• To do:
[1] Answer these questions from the Tasmanian kelp artist's profile:
(a) Where does the writer spend summers?
(b) Where was the writer's most recent stage appearance?
(c) How many years of effort did it take before the writer could produce kelp work that satisfied her?
[2] Write a continuation of the Tasmanian kelp artist's profile, starting after its final sentence.

I am a 4th generation Tasmanian woman; a 76 year old widow; a proud mother and grandmother. I live in a North Hobart townhouse and spend my summers in a caravan beside an East Coast beach. Apart from my family my great loves are performing on stage and film and creating art pieces from bull kelp.
I first appeared on stage as a 15 year old and have been performing ever since. My last appearance was recently at a festival on Norfolk Island. My first career was as a drama teacher, which was good grounding for subsequent careers in advertising, newspaper management and health promotion.
10 years ago my daughter Jane and I (both avid beach combers) decided to see if we could create beautiful objects from the abundant bull kelp stranded on the Douglas River beach. It took me 4 years of constant effort to understand this contrary medium enough to produce something that satisfied me.
Kelp must be collected as soon as it is washed up and then worked before it either dries out or begins to deteriorate. I then cut and stitch it into designs dictated by the kelp itself.

[Records from a data source]
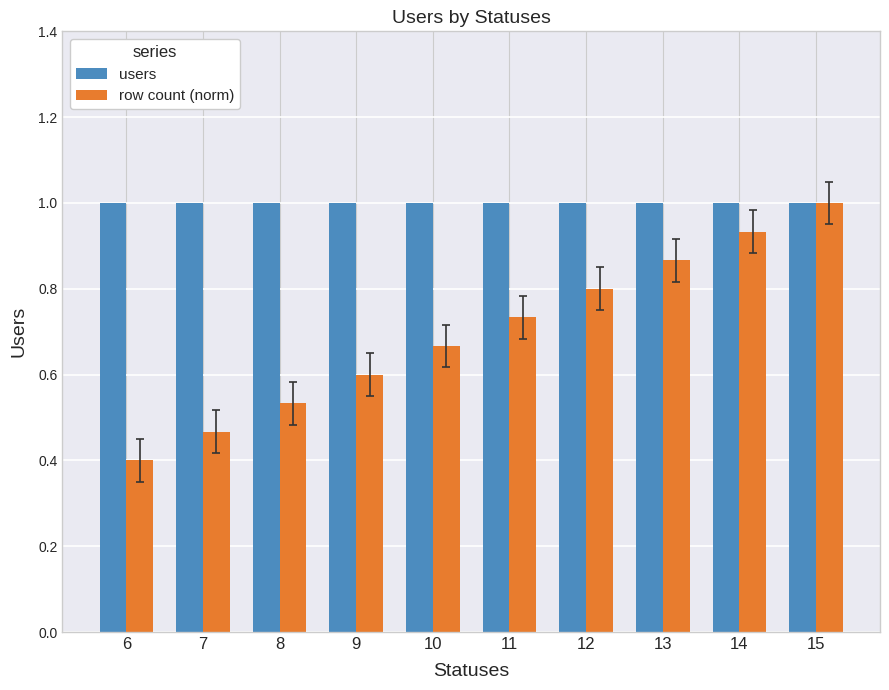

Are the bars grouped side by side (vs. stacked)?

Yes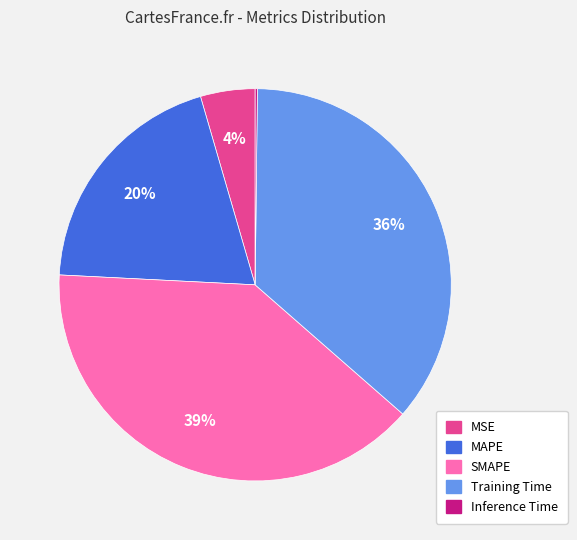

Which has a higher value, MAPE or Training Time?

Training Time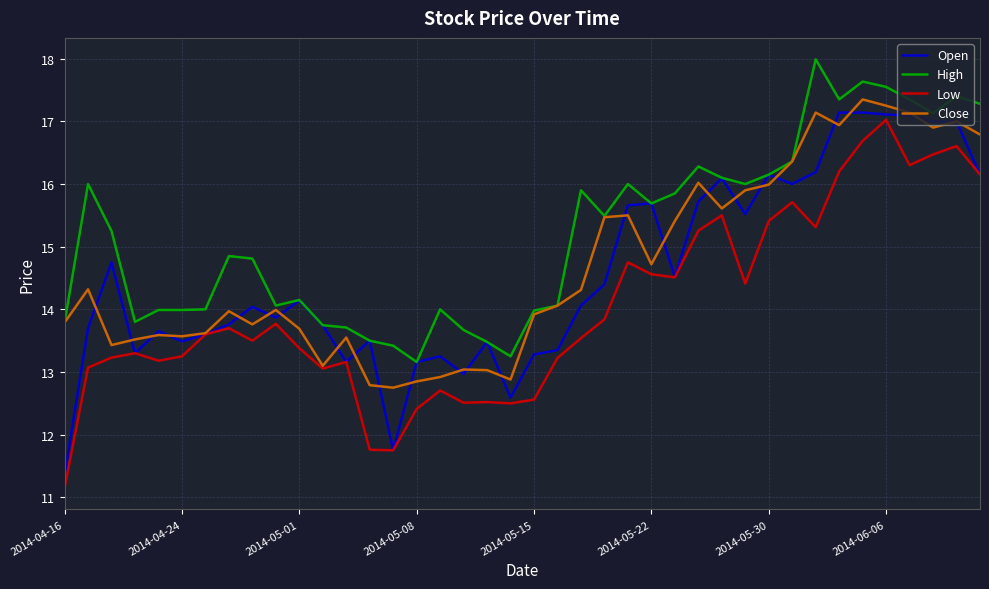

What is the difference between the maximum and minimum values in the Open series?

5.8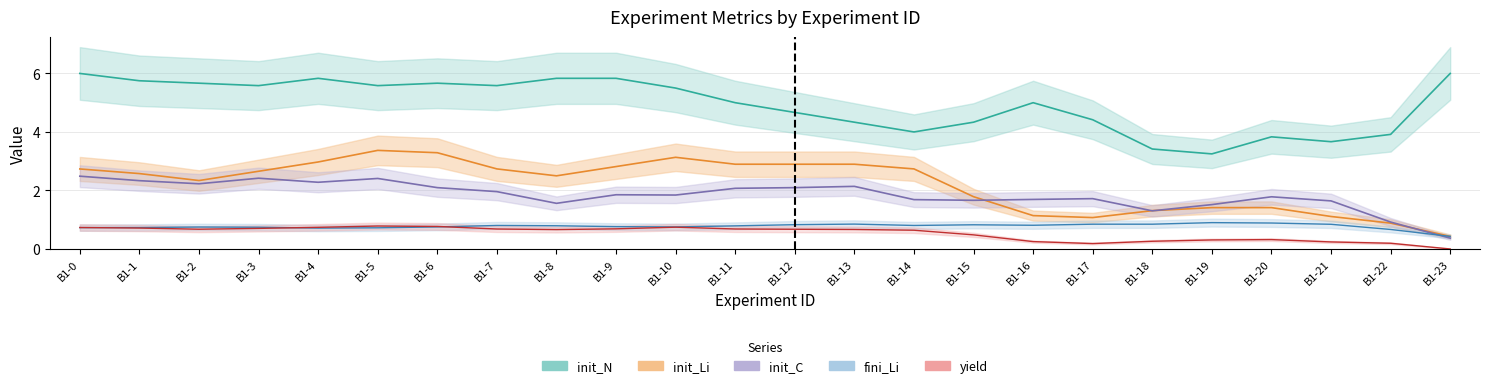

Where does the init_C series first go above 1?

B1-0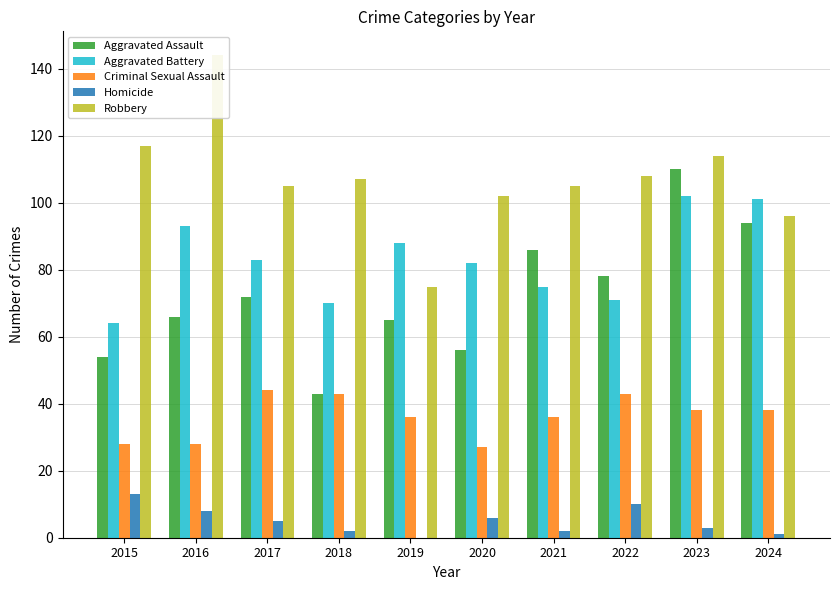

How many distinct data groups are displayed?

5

• Outputs in order:
[1]
(a) In a caravan beside an East Coast beach
(b) At a festival on Norfolk Island
(c) 4 years

[2]
Kelp comes in a variety of colours and thickness with and without random holes. Its edges may be straight or covered with tendrils. It feels like soft leather and smells faintly of the sea. As I look at it on the sand I can visualise its final sculptured form.
I mould and shape the kelp then contain it until it dries out ( 5 - 15 days depending on the weather ). As it shrinks by about 30%, and can then reabsorb moisture, my made objects are quite organic. I have found that kelp can be encouraged but not controlled.
My studio is attached to my caravan so I work in close contact with the sea and the sand. It is an ideal environment to create art from a product produced by the sea and washed up on the sand.
I am inspired by the Aboriginal women who traditionally used kelp and driftwood to make containers for water and food. For me it is a fabric which my dress making skills turn into one-off art pieces. Very few people are working kelp in this way and I have developed my own method of cutting, stitching, knitting and crocheting the kelp through trial and error.
I love the fact that late in life I have found a most satisfying creative outlet using a natural medium which is difficult and challenging but produces unique and beautiful results.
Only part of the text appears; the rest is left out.